IMO, what we have here is a drug-enforcement rationale for doing something that's mainly gonna be another media-shark feeding frenzy.

I think that you're off base here. Law enforcement personnel have a difficult job, made extremely more difficult if you choose to forbid them from using available evidence gathered through legal subpoenas to develop their investigations.

Do you really think the guys who've stopped trafficking in steroids to ball players aren't selling HGH to any ballplayer who offers them the cash? Since there is no practical test for HGH yet, going after the traffickers is the only way to deter ballplayers from using the stuff. And yet, you'd hamstring law enforcement because of a private agreement between the drug using criminals and the MLB officials who've facilitated their law breaking?

As I said above, anonymity would have been easy to guarantee, if the sample identifications had been randomized prior to the laboratory testing. Apparently, the technicians who collected the urinalysis samples marked them the same way they would have done it if the testing were being taken subject to disciplinary action and they needed to maintain a chain of custody. It would have been trivial to have left the individual identification off the samples and to have assigned them control numbers which were totally independent of any possible association with the players contributing the samples.

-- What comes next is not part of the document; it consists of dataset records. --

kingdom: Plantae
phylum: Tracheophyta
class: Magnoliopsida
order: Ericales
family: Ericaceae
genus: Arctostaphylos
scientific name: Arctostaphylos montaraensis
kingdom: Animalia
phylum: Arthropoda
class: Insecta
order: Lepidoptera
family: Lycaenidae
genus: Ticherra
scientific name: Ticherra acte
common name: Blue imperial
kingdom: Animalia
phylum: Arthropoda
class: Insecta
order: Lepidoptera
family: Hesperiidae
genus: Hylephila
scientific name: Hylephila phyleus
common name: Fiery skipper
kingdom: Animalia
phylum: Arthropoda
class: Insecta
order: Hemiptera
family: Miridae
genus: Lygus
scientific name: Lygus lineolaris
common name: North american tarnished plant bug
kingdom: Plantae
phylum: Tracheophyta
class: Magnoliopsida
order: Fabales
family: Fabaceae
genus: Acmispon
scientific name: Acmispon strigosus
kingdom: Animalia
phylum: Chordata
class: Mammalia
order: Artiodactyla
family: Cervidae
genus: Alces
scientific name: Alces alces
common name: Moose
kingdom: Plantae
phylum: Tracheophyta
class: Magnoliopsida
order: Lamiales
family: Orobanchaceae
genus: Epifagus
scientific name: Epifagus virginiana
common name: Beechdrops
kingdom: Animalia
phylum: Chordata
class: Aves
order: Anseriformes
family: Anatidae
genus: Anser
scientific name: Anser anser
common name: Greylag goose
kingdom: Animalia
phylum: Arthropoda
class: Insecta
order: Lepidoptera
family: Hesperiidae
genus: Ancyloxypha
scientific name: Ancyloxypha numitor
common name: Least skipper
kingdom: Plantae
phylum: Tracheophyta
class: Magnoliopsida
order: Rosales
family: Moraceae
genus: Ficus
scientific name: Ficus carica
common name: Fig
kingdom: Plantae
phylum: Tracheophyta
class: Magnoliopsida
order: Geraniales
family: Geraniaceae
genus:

If the players association made anonymity a condition of permitting the testing to occur, they were stupid for not insisting upon collection procedures which would assure the anonymity.

The samples which BALCO submitted for Barry Bonds were anonymous, but they needed to preserve a mechanism for correlating the results with his doping calendar, and the investigators were able to uncover that relationship. In the case of MLB's "anonymous" testing program, someone simply didn't think it through well enough.